2. Material and methods

2.1 E. coli and bacteriophage strains and their cultivation

The E. coli strain MG1655 lysogenized for phage φ24B:cat was a kind gift of Prof. G. Wegrzyn, University of Gdansk, Poland. Phage T5 was a gift of Dr. V. Ksenzenko (Institute of protein research RAS, Puschino-na-Oke, Russia). We previously described T5-like bacteriophages of DT57C species and their LTF mutants30. These include: phage DT57C, phage DT571/2, DT571/2 ltfA-mutant lacking the LTFs (hereafter FimX) and DT571/2 mutant ABF that carries LTF non-branched LTF with only one receptor-binding domain (instead of two such domains on the branched LTFs of the phages DT57C or DT571/2). Bacteriophage 9g, a siphovirus representing the type strain of the genus Nonagvirus 40. Gostya9 is a T5-like bacteriophage that was shown to recognize a different secondary receptor distinct from the receptors of the phages T5, DT57C and 9g41. Bacteriophage G7C, a N4-related podovirus specifically recognizing O antigen of E. coli 4s strain was isolated and characterized by us previously 42, 43. We isolated all the above-mentioned phages except for T5 and engineered phage mutants from horse feces as it described in the corresponding publications cited above.
The wild E. coli strains were previously isolated by us from horse feces and characterized. These were 4s (O22)29, HS1/2 (O87)37, 44, HS3-104 (O81)39, F5 (O28 ab)35, and F17 (new O-serotype)36. The clinical uropathogenic E. coli isolates UP1 and UP11 were received from the clinical microbiological facility of the Institute of Epidemiology (Moscow, Russia). UP11 strain was further identified as an O5 O-antigen producer34.
The ability of the strains to produce O antigens was controlled by LPS profiling as described in Kulikov et al. (2019)31.
E. coli 4s and F17 rough variants 4sR (a wclH mutant of 4s)29 and F17 wbbL -36 were engineered by us previously.
All the E. coli strains were cultured on LB medium (trypton 10 g, yeast extract 5 g, NaCl – 10 g, distilled H2O – up to 1 l). This medium was supplemented with 15 g of bacto-agar per 1 l for plates or with 6 g of bacto-agar for top agar.
Bacteriophage FimX was propagated on E. coli 4sR and enumerated using the conventional double-layer plating technique.
Bacteriophage φ24B:cat was obtained by mitomycin C induction of E. coli MG1655 (φ24B:cat) strain. For this procedure, the overnight culture of the lysogen was grown in the presence of 34 μg/ml of chloramphenicol. Then 300 ml of LB in 500 ml Erlenmeyer flask was inoculated with 3 ml of the overnight culture (N.B. – this volume ratio gave a better phage yield than conventional conditions with better aeration). The culture was grown in the orbital shaker at 220 rpm, 37oC up to OD600 = 0.2. The mitomycin C was then added up to 1 μg/mL and the incubation was continued overnight at the same conditions. After the incubation, lysis of the culture was observed. The lysate was cleared by centrifugation at 15000 × g for 15 min. The supernatant was collected, PEG-precipitated45, and resuspended in 3 mL of SM buffer (Tris-HCl pH 7.5 – 10 mM, NaCl – 50 mM, MgCl2– 10 mM, gelatin – 5 g/l). The phage stock was titered and used in these experiments.
For titration of the phage φ24B:cat, a modified double-layer technique was used. The top-layer medium contained 4 g/l of the bacto-agar (instead of 6 g/l) and was supplemented with CaCl2 up to 5mM. The bottom layer was supplemented with 2.5 μg/ ml of chloramphenicol. 300 μg of log-phase culture of E. coli C600 (OD600 = 0.6) was used for the lawn inoculation.

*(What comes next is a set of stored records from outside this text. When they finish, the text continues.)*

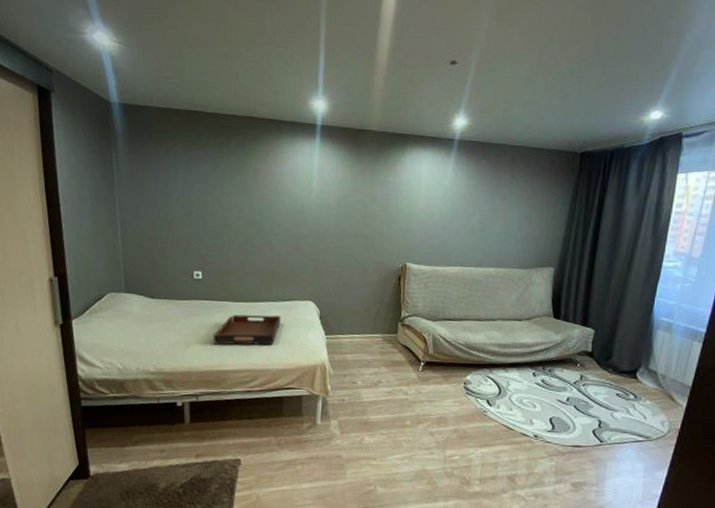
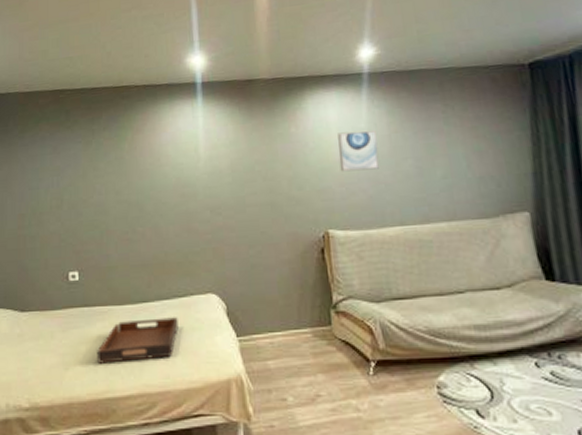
wall art: none [423,186,456,220] -> present [338,130,379,172]

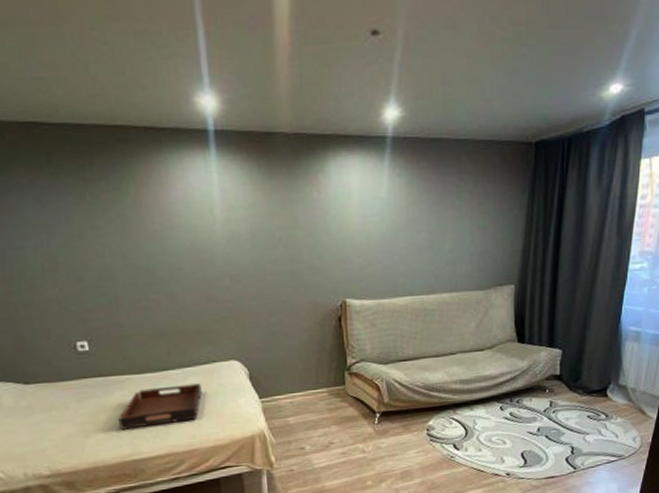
wall art: present [338,130,379,172] -> none [359,200,396,242]

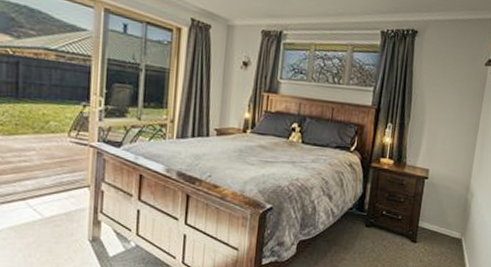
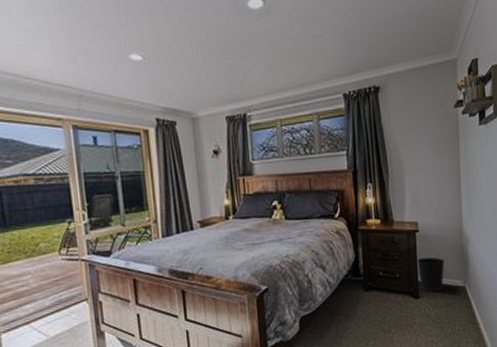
wastebasket: none [419,204,447,239] -> present [417,257,445,292]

2.2 Lysogenization of the E. coli strains

This procedure was performed as described in James et al.23 with minor modifications. Briefly, a mid-log liquid culture of an appropriate strain was grown in LB medium, the phage was added at a multiplicity of 5 pfu/host cfu, and the mixture was incubated at 37oC for 30 min. After the incubation, the cells were spun down in a table-top centrifuge (10000 × g, 1 min), the cells were resuspended in LB, washed twice with LB to remove non bound phage and plated on plates supplemented with 34 μg/ml of chloramphenicol for lysogen selection.

2.3. LPS profiling

by SDS-PAGE electrophoresis was performed as recently described31.